Приехавши в Богородицк, узнали мы о воспоследовавшей перемене судей наших, и что вновь судьею выбран был г. Дьяков, Михаил Григорьевич, зять друга моего г. Албычева, а прочими прежний наш друг, наш и знакомец, Николай Сергеевич Арсеньев; а из новых г. Пургасов, двое господ Карповых и Рылеев. И как все они уже к своей должности и явились, то я на другой же день, по случаю бывшего воскресенья, пригласил их и прежних, тут же еще бывших, на вечеринку и угостил их у себя ужином.
С ними вместе был у нас и городничий наш князь Назаров, о котором я хотя и знал, что он, от зависти по грузинской своей совести, нам не доброхотствовал и всячески мне втайне вредить старался, и что все оказываемые им мне наружно ласки и приязнь были не истинные и все обхождение его с нами было коварное и лукавое, но, не хотя давать знать, что мне это известно, обращался с ним по-прежнему с прямым сердцем и душею.

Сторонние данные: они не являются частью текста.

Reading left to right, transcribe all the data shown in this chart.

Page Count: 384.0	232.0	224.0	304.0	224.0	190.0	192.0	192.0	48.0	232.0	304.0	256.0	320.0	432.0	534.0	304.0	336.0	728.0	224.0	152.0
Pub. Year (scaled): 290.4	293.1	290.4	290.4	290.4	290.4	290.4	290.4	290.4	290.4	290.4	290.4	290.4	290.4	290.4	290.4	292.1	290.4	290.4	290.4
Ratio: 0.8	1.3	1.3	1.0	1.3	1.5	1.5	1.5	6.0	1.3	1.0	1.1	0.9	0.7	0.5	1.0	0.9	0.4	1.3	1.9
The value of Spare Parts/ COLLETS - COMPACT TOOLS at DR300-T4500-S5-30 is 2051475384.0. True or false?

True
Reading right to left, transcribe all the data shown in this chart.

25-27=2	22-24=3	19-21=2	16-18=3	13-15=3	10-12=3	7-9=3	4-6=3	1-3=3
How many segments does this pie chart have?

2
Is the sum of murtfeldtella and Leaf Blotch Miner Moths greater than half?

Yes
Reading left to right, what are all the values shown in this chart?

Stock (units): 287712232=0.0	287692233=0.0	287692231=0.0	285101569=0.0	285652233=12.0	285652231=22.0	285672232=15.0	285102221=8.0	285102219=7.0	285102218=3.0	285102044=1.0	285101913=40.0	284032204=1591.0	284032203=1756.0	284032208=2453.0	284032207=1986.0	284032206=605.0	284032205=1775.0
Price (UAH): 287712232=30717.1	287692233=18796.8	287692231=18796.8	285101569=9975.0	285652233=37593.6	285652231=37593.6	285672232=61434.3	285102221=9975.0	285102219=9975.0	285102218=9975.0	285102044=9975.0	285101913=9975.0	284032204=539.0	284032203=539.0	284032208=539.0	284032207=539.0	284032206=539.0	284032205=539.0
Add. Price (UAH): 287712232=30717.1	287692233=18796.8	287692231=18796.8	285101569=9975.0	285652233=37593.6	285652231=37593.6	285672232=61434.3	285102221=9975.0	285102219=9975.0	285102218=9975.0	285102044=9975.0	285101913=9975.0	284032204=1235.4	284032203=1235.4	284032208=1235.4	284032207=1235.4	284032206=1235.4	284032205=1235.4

Наутрие с чувствительным сожалением проводили мы отъезжающего от нас из Богородицка и бывшего до сего заседателя г. Чудкова, которого все мы за тихий и кроткий его характер и за оказываемую нам всегда искреннюю приязнь и ласку, сами все искренно любили и почитали и чрез отбытие его потеряли в нем доброго себе компаниона.
Тотчас после сего, поотдохнув от своей езды и проводив от себя и нашу гостью с меньшим ее сыном, принялись оба мы с сыном своим за свои дела: я за писание опять своего "Магазина", а сын мой -- за новую и важную свою работу, и именно за рисование садовых картин для Государыни. Оба мы долго думали, которую бы из садовых сцен к тому преимущественно выбрать и как бы рисунки сии расположить и сделать колико можно лучше. Мы отобрали к сему 24 наилучших и интереснейших садовых видов и положили увеличить их несколько против прежних рисунков и рисовать их на лучшей александринской бумаге и употребить к лучшей и чистейшей отделке их все искусство моего сына, который принялся с особою охотою за сие дело и имел в том столь великое старание, что я удивился сам его искусству и не мог довольно нарадоваться, видя его такой успех, какого не ожидал я сам. Словом, картины выходили прямо прекрасные и рисовка выливалась такая, которая равнялась почти с лучшею английскою и ни мало была не постыдна для представления ее очам нашей монархини. Но чтоб впредь о том не повторять, скажу и то, что употребил он на нарисованье всех сих картин много времени. Возможнейшее напряжение всех душевных и телесных сил его стоило ему очень много; ибо, кроме премногих трудов, употребленных к тому, обратилось мелкое рисованье их в великий вред глазам его, но, к сожалению, возчувствуемый уже поздно, и был тем для нас прискорбнейшим, что продолжился он на всю его жизнь и сделался неизлечимым.
Впрочем, достопамятно то, что при общем у нас с ним приступлении к сей важной и многотрудной работе, получил я первую мысль о приуготовлении и другой вещицы, для поднесения государыне, а именно: о сделании ящика с наилучшею коллекциею наших мраморных песков и убрании оного ........ самим мною и сыном обработанными и росписанными стеклами, которая мысль впоследствии времени отчасти и произведена была нами в действие, как о том упомяну в своем месте.
Между тем, как мы при дневном свете начали заниматься сими своими работами, начал я тотчас и все праздное вечернее время употреблять на пользу нашему гостю, а вместе с ним и моим детям. Дело сие состояло в читании им таких книг, которые бы могли образовать их умы и сердца и полагать основание к любви христианского закона и добродетельной жизни. К сему избрал я наиглавнейше своего "Путеводителя", также и некоторые другие важные и нравоучительные книги, и читая оные, сам останавливался почти на всяком пункте, делая им дальнейшия всему объяснения и замечания; чем тогдашнее мое чтение могло равняться с обыкновенными философическими лекциями, читаемыми профессорами в университетах, но было для слушателей моих едва ли не полезнее оных.